The closest thing I have to an excuse is that as a fat man working to not be
fat any longer, I'm always hangry.

------
pavel_lishin
For people who might be allergic to the F-word, try this excerpt by Shneier:
[https://www.schneier.com/blog/archives/2019/09/a_feminist_ta...](https://www.schneier.com/blog/archives/2019/09/a_feminist_take.html)

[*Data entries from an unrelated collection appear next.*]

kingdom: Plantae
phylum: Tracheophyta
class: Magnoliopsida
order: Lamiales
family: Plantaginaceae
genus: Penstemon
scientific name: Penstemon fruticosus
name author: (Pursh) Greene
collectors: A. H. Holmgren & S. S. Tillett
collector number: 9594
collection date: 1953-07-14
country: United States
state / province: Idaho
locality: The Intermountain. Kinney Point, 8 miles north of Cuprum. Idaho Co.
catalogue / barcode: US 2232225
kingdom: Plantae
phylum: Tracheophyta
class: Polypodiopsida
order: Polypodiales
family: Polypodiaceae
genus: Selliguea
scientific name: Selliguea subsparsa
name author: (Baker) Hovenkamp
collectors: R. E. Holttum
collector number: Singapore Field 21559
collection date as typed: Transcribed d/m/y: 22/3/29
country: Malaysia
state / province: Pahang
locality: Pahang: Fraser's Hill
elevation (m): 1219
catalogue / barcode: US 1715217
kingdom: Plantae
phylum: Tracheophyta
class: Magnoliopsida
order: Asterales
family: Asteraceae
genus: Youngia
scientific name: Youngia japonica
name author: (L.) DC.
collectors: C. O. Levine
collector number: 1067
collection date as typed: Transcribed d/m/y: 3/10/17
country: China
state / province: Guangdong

> _What our smartphones and relationship abusers share is that they both exert
> power over us in a world shaped to tip the balance in their favour, and they
> both work really, really hard to obscure this fact and keep us confused and
> blaming ourselves. Here are some of the ways our unequal relationship with
> our smartphones is like an abusive relationship:_

> _o They isolate us from deeper, competing relationships in favour of
> superficial contact -- 'user engagement' \-- that keeps their hold on us
> strong. Working with social media, they insidiously curate our social lives,
> manipulating us emotionally with dark patterns to keep us scrolling._

> _o They tell us the onus is on us to manage their behavior. It 's our job to
> tiptoe around them and limit their harms. Spending too much time on a
> literally-designed-to-be-behaviorally-addictive phone? They send company-
> approved messages about our online time, but ban from their stores the apps
> that would really cut our use. We just need to use willpower. We just need
> to be good enough to deserve them._

> _o They betray us, leaking data / spreading secrets. What we shared
> privately with them is suddenly public. Sometimes this destroys lives, but
> hey, we only have ourselves to blame. They fight nasty and under-handed, and
> are so, so sorry when they get caught that we're meant to feel bad for them.
> But they never truly change, and each time we take them back, we grow
> weaker._

> _o They love-bomb us when we try to break away, piling on the free data or
> device upgrades, making us click through page after page of dark pattern,
> telling us no one understands us like they do, no one else sees everything
> we really are, no one else will want us._

> _o It 's impossible to just cut them off. They've wormed themselves into
> every part of our lives, making life without them unimaginable. And anyway,
> the relationship is complicated. There is love in it, or there once was.
> Surely we can get back to that if we just manage them the way they want us
> to?_

> _Nope. Our devices are basically gaslighting us. They tell us they work for
> and care about us, and if we just treat them right then we can learn to
> trust them. But all the evidence shows the opposite is true._